◆ PROBLEM STATEMENT: Without changing anything, reproduce every record below.

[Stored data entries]
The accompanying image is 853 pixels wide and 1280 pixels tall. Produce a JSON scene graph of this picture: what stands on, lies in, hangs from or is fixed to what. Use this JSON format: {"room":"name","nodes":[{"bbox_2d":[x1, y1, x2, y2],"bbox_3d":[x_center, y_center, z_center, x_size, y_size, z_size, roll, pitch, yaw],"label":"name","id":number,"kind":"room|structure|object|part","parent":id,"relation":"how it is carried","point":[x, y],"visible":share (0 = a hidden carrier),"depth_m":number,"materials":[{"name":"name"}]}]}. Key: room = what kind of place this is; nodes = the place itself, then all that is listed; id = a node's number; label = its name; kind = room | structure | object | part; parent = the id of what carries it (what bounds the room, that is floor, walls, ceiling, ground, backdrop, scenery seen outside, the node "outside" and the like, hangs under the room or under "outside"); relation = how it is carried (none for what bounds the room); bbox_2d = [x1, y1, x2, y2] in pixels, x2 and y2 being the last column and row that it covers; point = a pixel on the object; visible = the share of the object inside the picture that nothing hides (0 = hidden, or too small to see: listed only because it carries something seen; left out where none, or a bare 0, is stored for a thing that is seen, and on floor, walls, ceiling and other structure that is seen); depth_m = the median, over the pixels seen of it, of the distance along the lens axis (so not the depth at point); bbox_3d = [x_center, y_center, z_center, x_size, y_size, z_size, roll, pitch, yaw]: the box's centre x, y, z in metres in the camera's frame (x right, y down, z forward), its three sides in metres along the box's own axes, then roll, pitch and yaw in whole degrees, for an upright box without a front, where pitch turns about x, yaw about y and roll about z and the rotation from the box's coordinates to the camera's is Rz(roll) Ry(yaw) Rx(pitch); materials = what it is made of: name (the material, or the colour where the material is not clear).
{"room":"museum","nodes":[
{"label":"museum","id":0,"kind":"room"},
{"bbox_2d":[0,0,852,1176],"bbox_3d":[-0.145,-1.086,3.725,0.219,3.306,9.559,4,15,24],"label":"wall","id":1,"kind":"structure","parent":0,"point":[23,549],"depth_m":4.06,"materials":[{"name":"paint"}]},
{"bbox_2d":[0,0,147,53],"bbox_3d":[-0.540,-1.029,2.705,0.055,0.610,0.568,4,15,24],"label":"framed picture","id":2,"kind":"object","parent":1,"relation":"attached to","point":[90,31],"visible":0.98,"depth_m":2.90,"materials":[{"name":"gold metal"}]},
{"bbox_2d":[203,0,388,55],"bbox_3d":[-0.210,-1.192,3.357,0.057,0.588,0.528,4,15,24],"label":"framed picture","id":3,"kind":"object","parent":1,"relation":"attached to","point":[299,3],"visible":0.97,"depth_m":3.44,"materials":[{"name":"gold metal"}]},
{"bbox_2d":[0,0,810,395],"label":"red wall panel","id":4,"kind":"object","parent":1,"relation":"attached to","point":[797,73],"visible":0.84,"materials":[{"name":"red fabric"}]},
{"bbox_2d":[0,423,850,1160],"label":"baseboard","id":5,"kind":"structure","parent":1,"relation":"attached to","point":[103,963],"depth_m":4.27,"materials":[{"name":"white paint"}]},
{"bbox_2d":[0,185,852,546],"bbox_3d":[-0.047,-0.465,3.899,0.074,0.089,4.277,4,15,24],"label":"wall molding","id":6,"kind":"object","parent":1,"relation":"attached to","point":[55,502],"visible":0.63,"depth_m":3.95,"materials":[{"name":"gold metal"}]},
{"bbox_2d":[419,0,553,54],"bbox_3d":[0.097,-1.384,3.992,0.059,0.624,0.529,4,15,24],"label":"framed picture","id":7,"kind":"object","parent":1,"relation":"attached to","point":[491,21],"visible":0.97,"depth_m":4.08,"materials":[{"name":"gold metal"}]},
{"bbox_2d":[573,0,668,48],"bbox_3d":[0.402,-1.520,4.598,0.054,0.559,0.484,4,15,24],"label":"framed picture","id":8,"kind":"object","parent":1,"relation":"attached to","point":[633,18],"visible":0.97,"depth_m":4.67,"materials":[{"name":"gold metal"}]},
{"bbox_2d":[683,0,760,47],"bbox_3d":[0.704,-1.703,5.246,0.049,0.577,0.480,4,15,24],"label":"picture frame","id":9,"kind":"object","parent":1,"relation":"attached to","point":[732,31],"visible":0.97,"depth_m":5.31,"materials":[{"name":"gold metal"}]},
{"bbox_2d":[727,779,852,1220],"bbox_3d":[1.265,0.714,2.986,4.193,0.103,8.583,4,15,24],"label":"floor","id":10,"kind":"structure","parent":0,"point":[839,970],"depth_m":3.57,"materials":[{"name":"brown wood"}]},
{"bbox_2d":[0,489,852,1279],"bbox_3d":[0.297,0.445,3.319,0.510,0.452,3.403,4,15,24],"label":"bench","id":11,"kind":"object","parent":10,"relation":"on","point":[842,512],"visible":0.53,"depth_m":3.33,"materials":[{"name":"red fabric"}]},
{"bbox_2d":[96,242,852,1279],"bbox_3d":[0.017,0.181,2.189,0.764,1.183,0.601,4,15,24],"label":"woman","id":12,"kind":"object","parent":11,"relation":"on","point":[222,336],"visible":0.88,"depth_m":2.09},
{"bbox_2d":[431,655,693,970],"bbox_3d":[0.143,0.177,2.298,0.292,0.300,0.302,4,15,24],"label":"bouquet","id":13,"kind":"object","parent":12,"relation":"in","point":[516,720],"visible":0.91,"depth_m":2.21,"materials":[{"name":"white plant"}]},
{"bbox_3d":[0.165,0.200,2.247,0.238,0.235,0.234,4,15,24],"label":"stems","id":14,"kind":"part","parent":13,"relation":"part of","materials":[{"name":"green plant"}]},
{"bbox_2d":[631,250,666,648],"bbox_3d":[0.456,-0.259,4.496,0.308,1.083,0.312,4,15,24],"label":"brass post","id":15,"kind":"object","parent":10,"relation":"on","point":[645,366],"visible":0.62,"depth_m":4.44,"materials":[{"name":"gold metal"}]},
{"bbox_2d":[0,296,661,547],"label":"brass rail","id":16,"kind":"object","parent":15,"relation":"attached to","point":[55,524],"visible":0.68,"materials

◆ TASK RESPONSE:
The accompanying image is 853 pixels wide and 1280 pixels tall. Produce a JSON scene graph of this picture: what stands on, lies in, hangs from or is fixed to what. Use this JSON format: {"room":"name","nodes":[{"bbox_2d":[x1, y1, x2, y2],"bbox_3d":[x_center, y_center, z_center, x_size, y_size, z_size, roll, pitch, yaw],"label":"name","id":number,"kind":"room|structure|object|part","parent":id,"relation":"how it is carried","point":[x, y],"visible":share (0 = a hidden carrier),"depth_m":number,"materials":[{"name":"name"}]}]}. Key: room = what kind of place this is; nodes = the place itself, then all that is listed; id = a node's number; label = its name; kind = room | structure | object | part; parent = the id of what carries it (what bounds the room, that is floor, walls, ceiling, ground, backdrop, scenery seen outside, the node "outside" and the like, hangs under the room or under "outside"); relation = how it is carried (none for what bounds the room); bbox_2d = [x1, y1, x2, y2] in pixels, x2 and y2 being the last column and row that it covers; point = a pixel on the object; visible = the share of the object inside the picture that nothing hides (0 = hidden, or too small to see: listed only because it carries something seen; left out where none, or a bare 0, is stored for a thing that is seen, and on floor, walls, ceiling and other structure that is seen); depth_m = the median, over the pixels seen of it, of the distance along the lens axis (so not the depth at point); bbox_3d = [x_center, y_center, z_center, x_size, y_size, z_size, roll, pitch, yaw]: the box's centre x, y, z in metres in the camera's frame (x right, y down, z forward), its three sides in metres along the box's own axes, then roll, pitch and yaw in whole degrees, for an upright box without a front, where pitch turns about x, yaw about y and roll about z and the rotation from the box's coordinates to the camera's is Rz(roll) Ry(yaw) Rx(pitch); materials = what it is made of: name (the material, or the colour where the material is not clear).
{"room":"museum","nodes":[
{"label":"museum","id":0,"kind":"room"},
{"bbox_2d":[0,0,852,1176],"bbox_3d":[-0.145,-1.086,3.725,0.219,3.306,9.559,4,15,24],"label":"wall","id":1,"kind":"structure","parent":0,"point":[23,549],"depth_m":4.06,"materials":[{"name":"paint"}]},
{"bbox_2d":[0,0,147,53],"bbox_3d":[-0.540,-1.029,2.705,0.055,0.610,0.568,4,15,24],"label":"framed picture","id":2,"kind":"object","parent":1,"relation":"attached to","point":[90,31],"visible":0.98,"depth_m":2.90,"materials":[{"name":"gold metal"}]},
{"bbox_2d":[203,0,388,55],"bbox_3d":[-0.210,-1.192,3.357,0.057,0.588,0.528,4,15,24],"label":"framed picture","id":3,"kind":"object","parent":1,"relation":"attached to","point":[299,3],"visible":0.97,"depth_m":3.44,"materials":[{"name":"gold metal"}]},
{"bbox_2d":[0,0,810,395],"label":"red wall panel","id":4,"kind":"object","parent":1,"relation":"attached to","point":[797,73],"visible":0.84,"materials":[{"name":"red fabric"}]},
{"bbox_2d":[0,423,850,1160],"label":"baseboard","id":5,"kind":"structure","parent":1,"relation":"attached to","point":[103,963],"depth_m":4.27,"materials":[{"name":"white paint"}]},
{"bbox_2d":[0,185,852,546],"bbox_3d":[-0.047,-0.465,3.899,0.074,0.089,4.277,4,15,24],"label":"wall molding","id":6,"kind":"object","parent":1,"relation":"attached to","point":[55,502],"visible":0.63,"depth_m":3.95,"materials":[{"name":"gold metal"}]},
{"bbox_2d":[419,0,553,54],"bbox_3d":[0.097,-1.384,3.992,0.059,0.624,0.529,4,15,24],"label":"framed picture","id":7,"kind":"object","parent":1,"relation":"attached to","point":[491,21],"visible":0.97,"depth_m":4.08,"materials":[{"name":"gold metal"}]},
{"bbox_2d":[573,0,668,48],"bbox_3d":[0.402,-1.520,4.598,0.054,0.559,0.484,4,15,24],"label":"framed picture","id":8,"kind":"object","parent":1,"relation":"attached to","point":[633,18],"visible":0.97,"depth_m":4.67,"materials":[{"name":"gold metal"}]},
{"bbox_2d":[683,0,760,47],"bbox_3d":[0.704,-1.703,5.246,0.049,0.577,0.480,4,15,24],"label":"picture frame","id":9,"kind":"object","parent":1,"relation":"attached to","point":[732,31],"visible":0.97,"depth_m":5.31,"materials":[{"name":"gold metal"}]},
{"bbox_2d":[727,779,852,1220],"bbox_3d":[1.265,0.714,2.986,4.193,0.103,8.583,4,15,24],"label":"floor","id":10,"kind":"structure","parent":0,"point":[839,970],"depth_m":3.57,"materials":[{"name":"brown wood"}]},
{"bbox_2d":[0,489,852,1279],"bbox_3d":[0.297,0.445,3.319,0.510,0.452,3.403,4,15,24],"label":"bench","id":11,"kind":"object","parent":10,"relation":"on","point":[842,512],"visible":0.53,"depth_m":3.33,"materials":[{"name":"red fabric"}]},
{"bbox_2d":[96,242,852,1279],"bbox_3d":[0.017,0.181,2.189,0.764,1.183,0.601,4,15,24],"label":"woman","id":12,"kind":"object","parent":11,"relation":"on","point":[222,336],"visible":0.88,"depth_m":2.09},
{"bbox_2d":[431,655,693,970],"bbox_3d":[0.143,0.177,2.298,0.292,0.300,0.302,4,15,24],"label":"bouquet","id":13,"kind":"object","parent":12,"relation":"in","point":[516,720],"visible":0.91,"depth_m":2.21,"materials":[{"name":"white plant"}]},
{"bbox_3d":[0.165,0.200,2.247,0.238,0.235,0.234,4,15,24],"label":"stems","id":14,"kind":"part","parent":13,"relation":"part of","materials":[{"name":"green plant"}]},
{"bbox_2d":[631,250,666,648],"bbox_3d":[0.456,-0.259,4.496,0.308,1.083,0.312,4,15,24],"label":"brass post","id":15,"kind":"object","parent":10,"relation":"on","point":[645,366],"visible":0.62,"depth_m":4.44,"materials":[{"name":"gold metal"}]},
{"bbox_2d":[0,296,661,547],"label":"brass rail","id":16,"kind":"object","parent":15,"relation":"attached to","point":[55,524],"visible":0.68,"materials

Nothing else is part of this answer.